**Task**
Give back the text lines of every item below word for word, leaving out the pictures.
┄┄┄┄┄┄┄┄┄┄
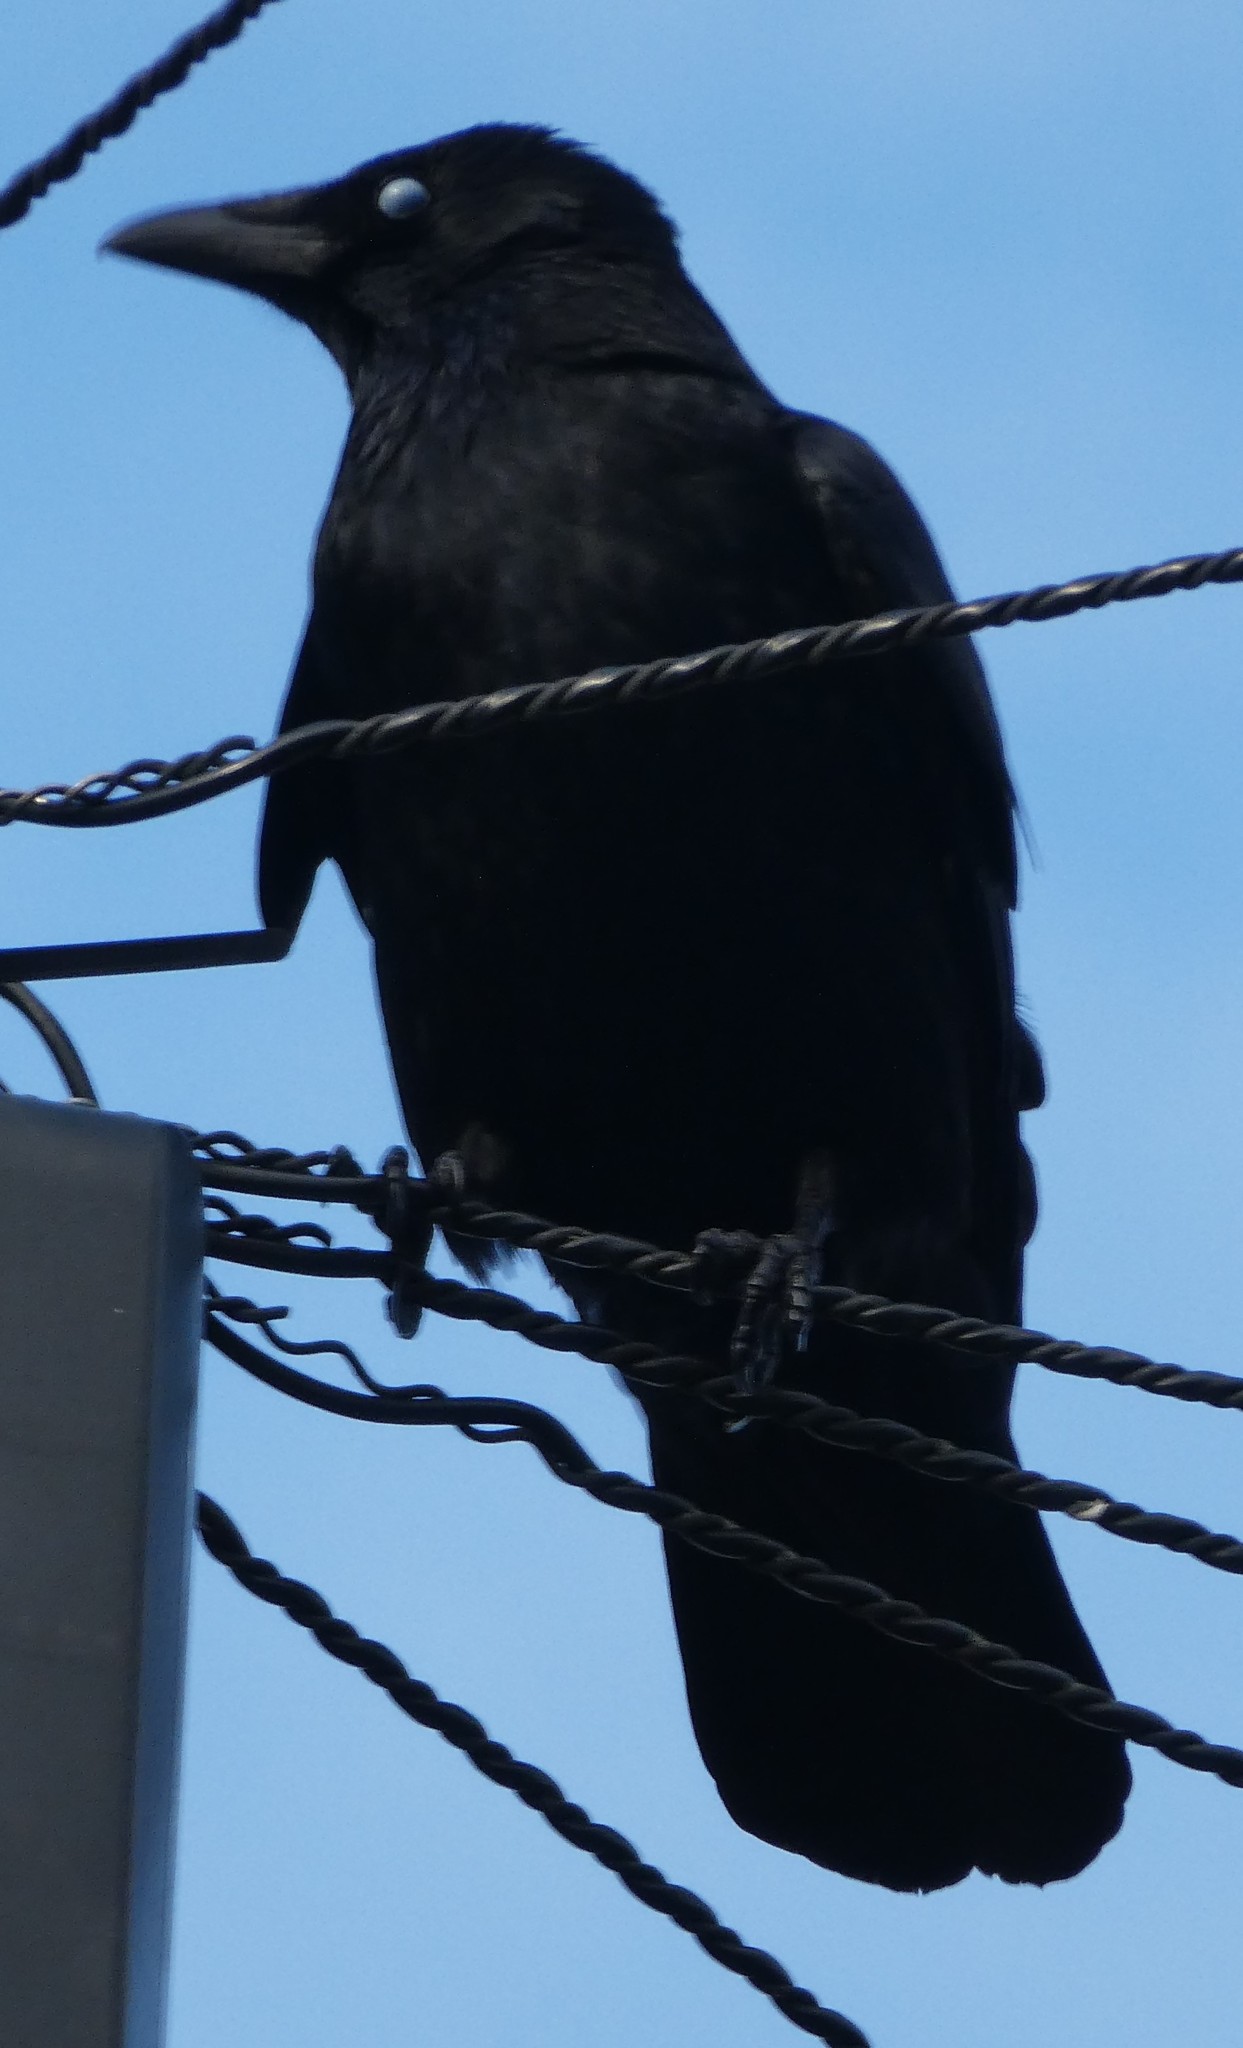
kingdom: Animalia
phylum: Chordata
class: Aves
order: Passeriformes
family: Corvidae
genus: Corvus
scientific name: Corvus corone
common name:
┄┄┄┄┄┄┄┄┄┄
**Correct result**
kingdom: Animalia
phylum: Chordata
class: Aves
order: Passeriformes
family: Corvidae
genus: Corvus
scientific name: Corvus corone
common name:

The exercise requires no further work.